# Stated task 1
Summarize the passage on loop parallelization in two sentences.

# Text provided
• • • • •
An important observation from this research is that in many such application programs, the necessary and sufficient information that the involved loops can in fact be parallelized is present in the program code itself, and was not dependent on the input data as one would assume usually. Also, this technique works with the OpenMP API, which as we know, uses directives appended to #pragma for constructing parallel sections (using the fork-join model) of code. These directives are a way to trigger the OpenMP algorithm during compilation time (hinting the compiler to construct the assembly with multiple thread execution capabilities), and the algorithm proposed can add to this logic that altogether provides hints to the compiler.

Work related to the analysis methods used in this technique here include abstract interpretation and loop aggregation methods. For instance, Ammarguellat and Harrison presented a method for automatically recognizing recurrence relations in loops at compile-time. Their method uses abstract interpretation to summarize the net effect of the loop body upon each variable assigned in the loop, referred to as the abstract store. The presence of a recurrence relation is determined by matching the abstract store with one of nine pre-defined recurrence templates. Their techniques can recognize recurrence relations between scalars and one-dimensional arrays but are insufficient in recognizing complex recurrence expressions such as monotonic range assignments.

This algorithm also builds on a method applied by Tu and Padua in their array privatization technique to analyze array sections that are defined and used. This method contrasts with abstract interpretation and is able to precisely capture the effect of recurrence relationships, which allows us to gather such array properties as monotonicity. Understanding these effects is the key for successfully recognizing parallel loops.
• • • • •
# Extracted data
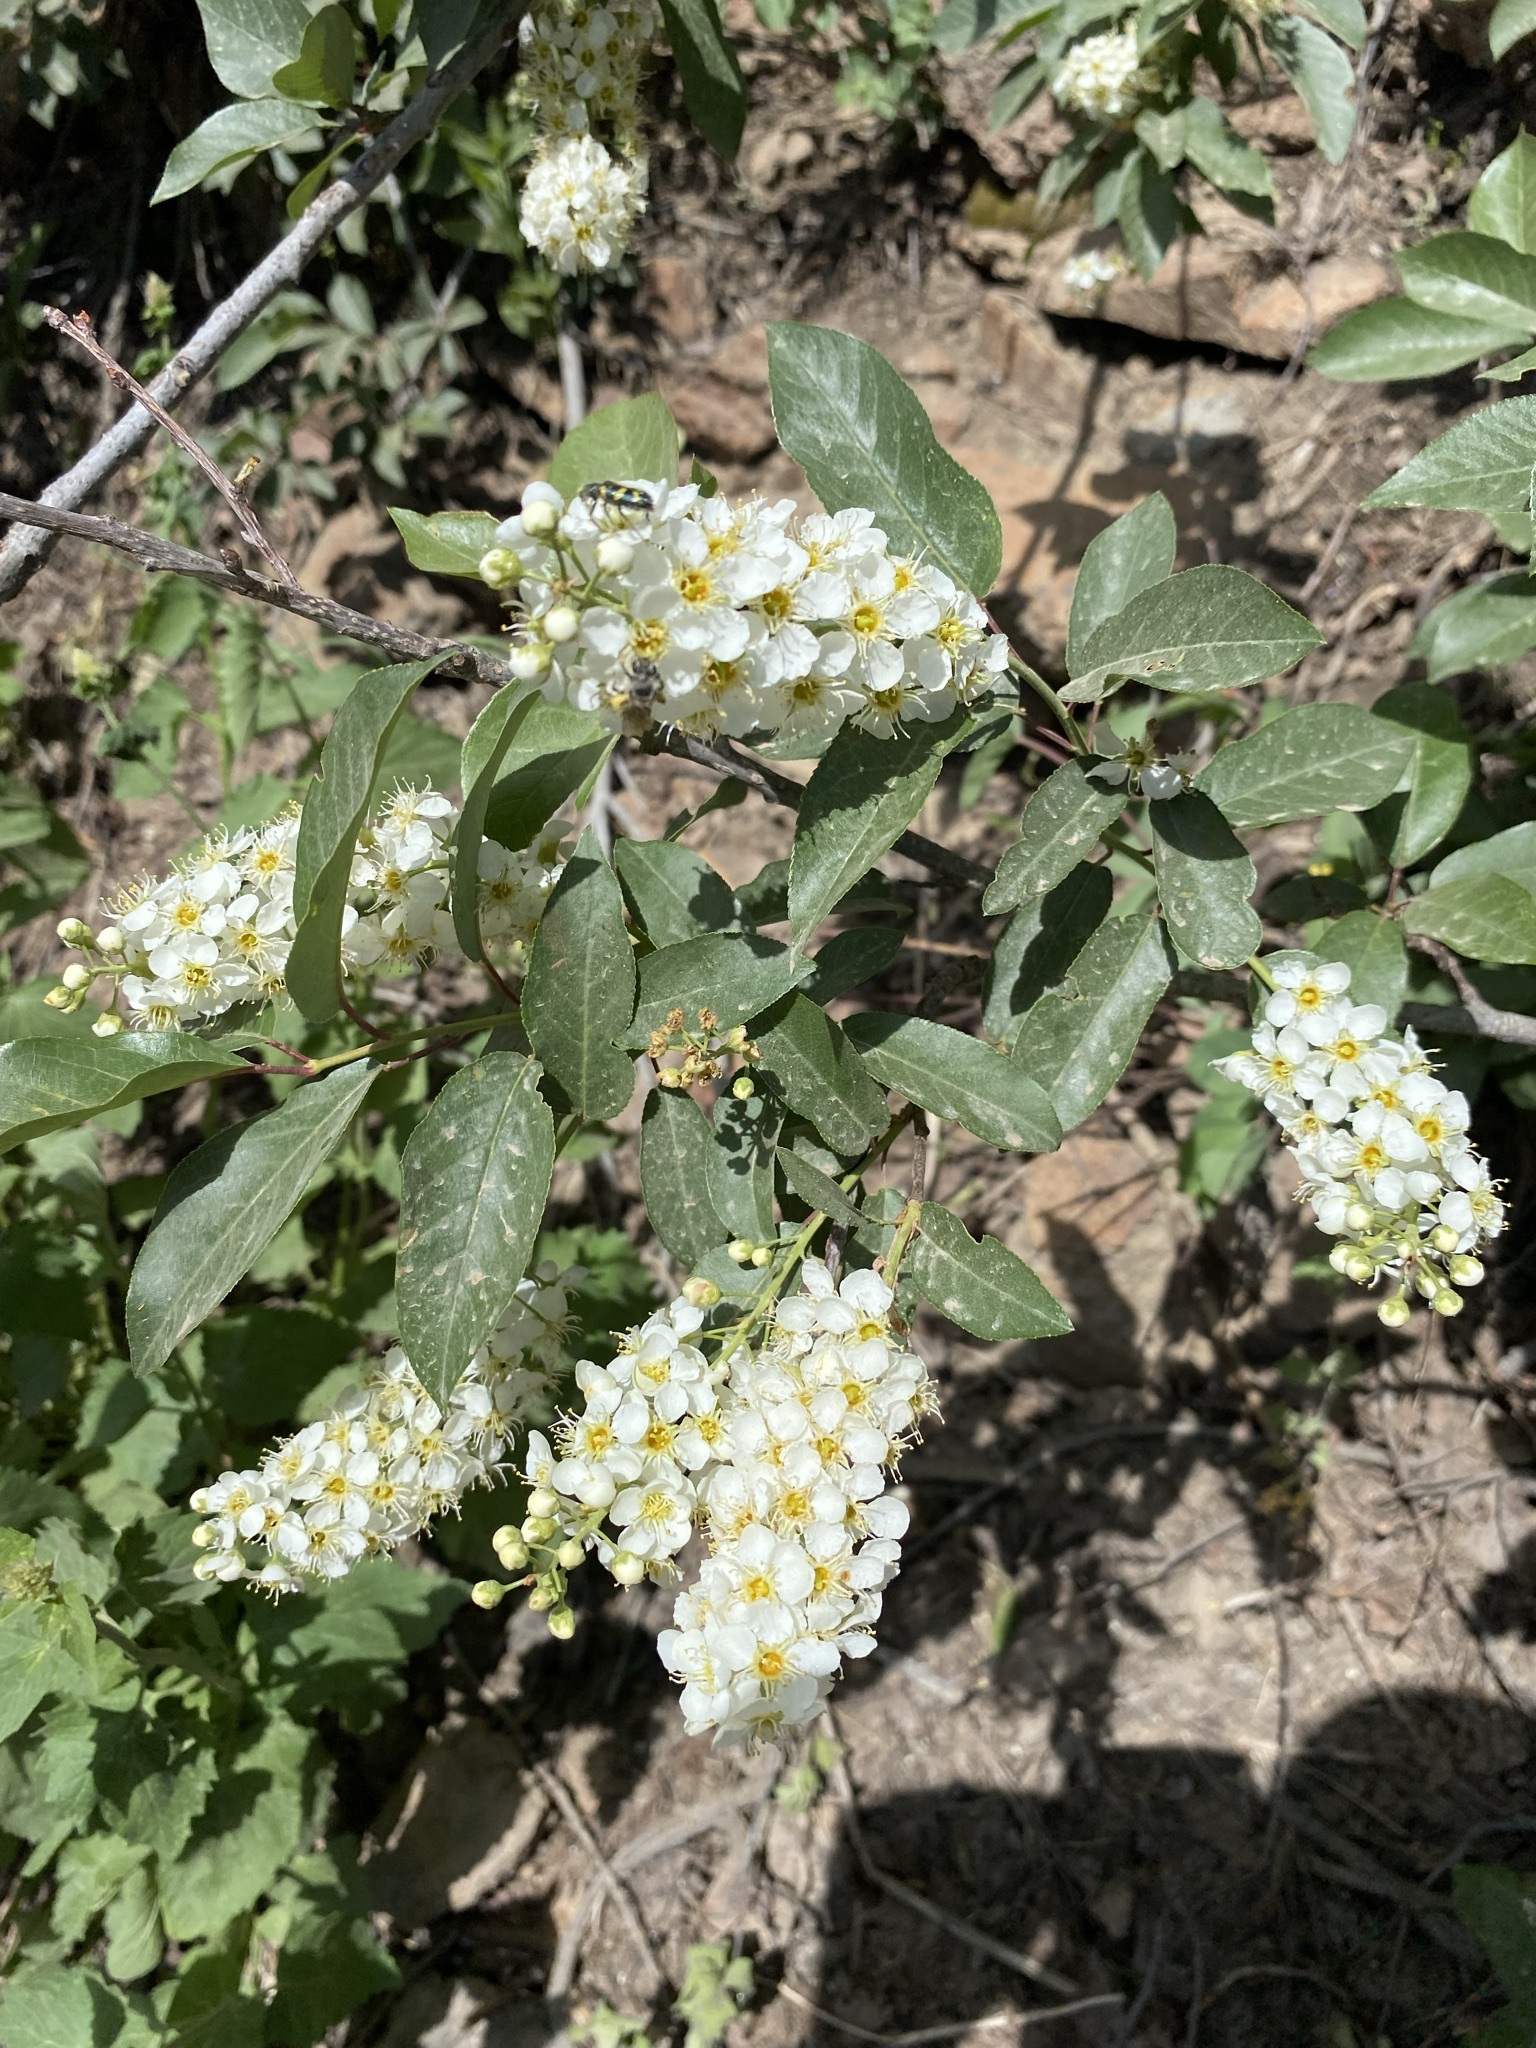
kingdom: Plantae
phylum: Tracheophyta
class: Magnoliopsida
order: Rosales
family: Rosaceae
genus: Prunus
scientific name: Prunus virginiana
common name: Chokecherry
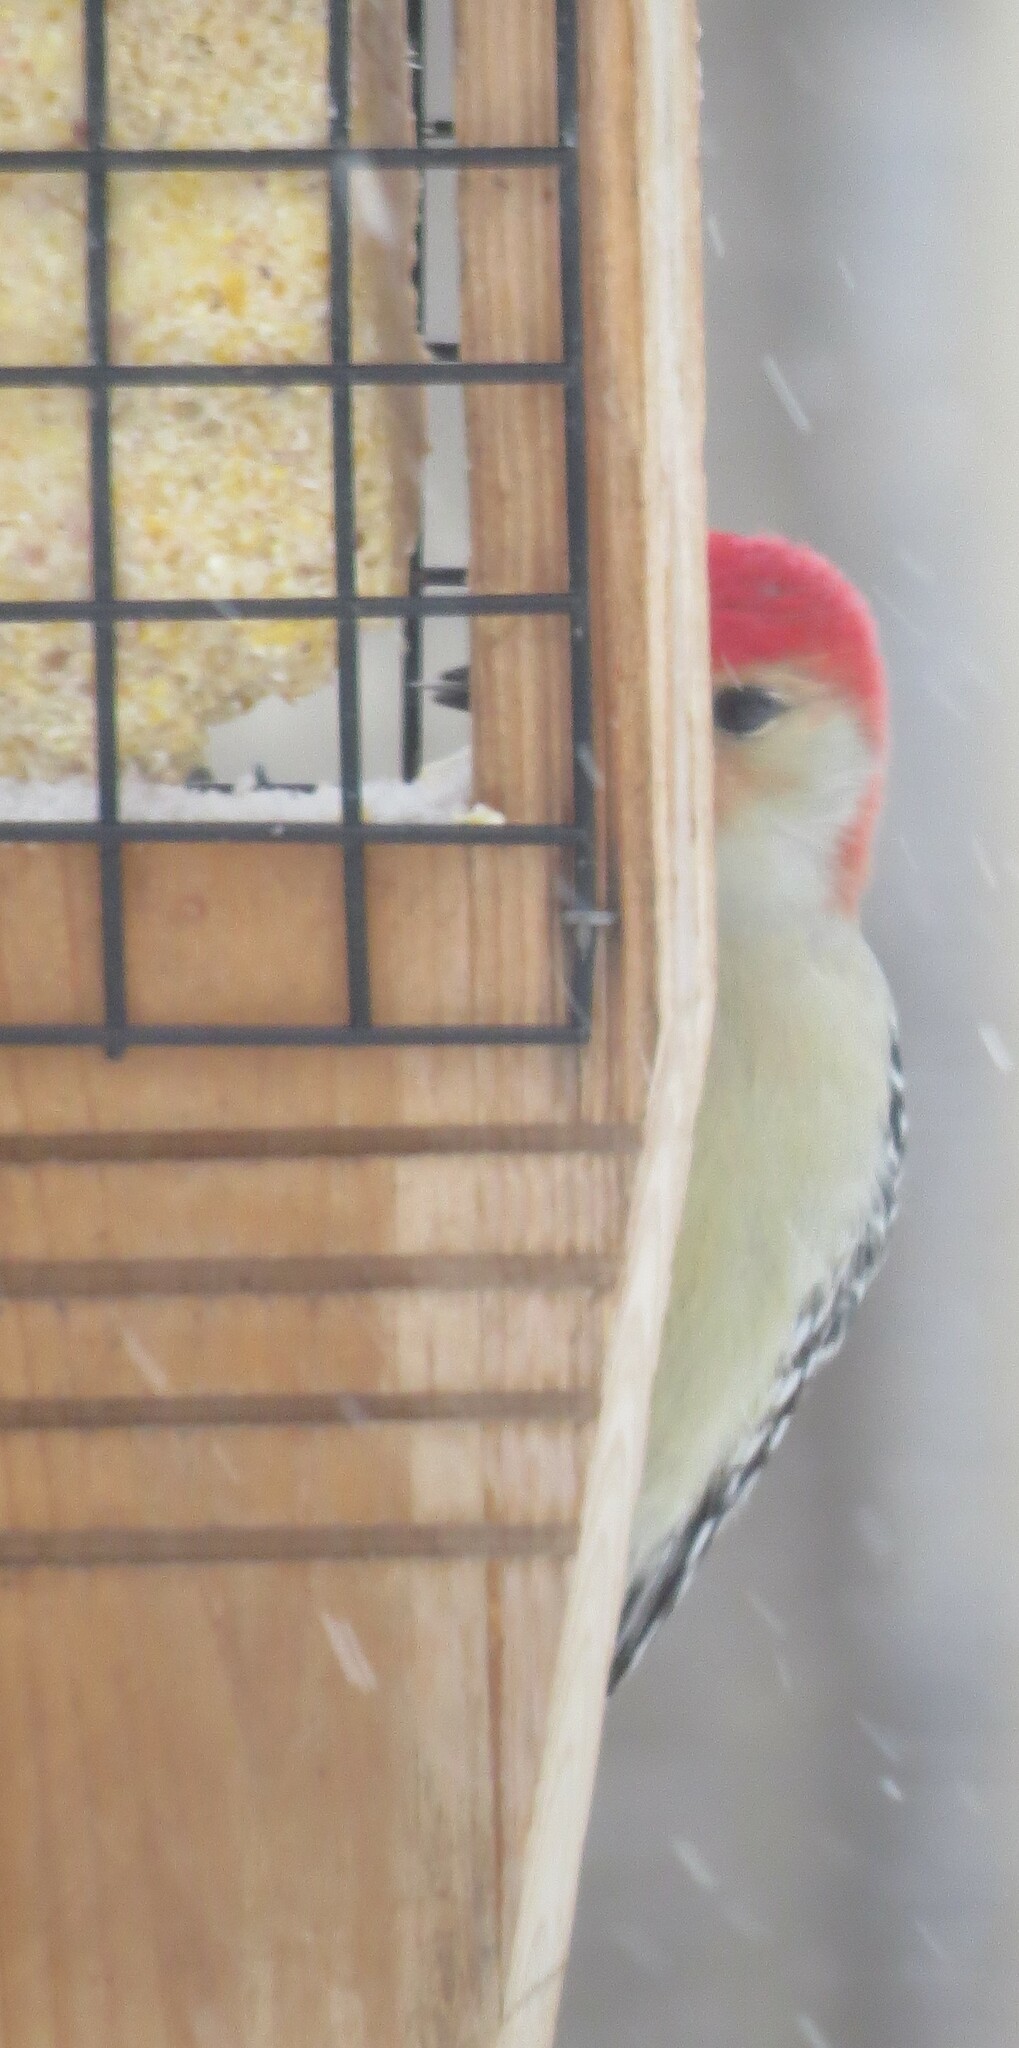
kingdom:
• • • • •
# Stated task 2
Copy every line of the records above without any change, leaving out the pictures.

# Expected output 1
Research on this technique found that in many application programs, the code itself holds the information needed to show that loops can be parallelized, rather than that information depending on input data, and the technique works with the OpenMP API, whose #pragma directives hint the compiler to build multithreaded code. Related work includes Ammarguellat and Harrison's abstract-interpretation method for recognizing recurrence relations in loops, while the algorithm builds on Tu and Padua's array privatization analysis, which precisely captures the effect of recurrence relationships and allows properties such as monotonicity to be gathered.

# Expected output 2
kingdom: Plantae
phylum: Tracheophyta
class: Magnoliopsida
order: Rosales
family: Rosaceae
genus: Prunus
scientific name: Prunus virginiana
common name: Chokecherry
kingdom:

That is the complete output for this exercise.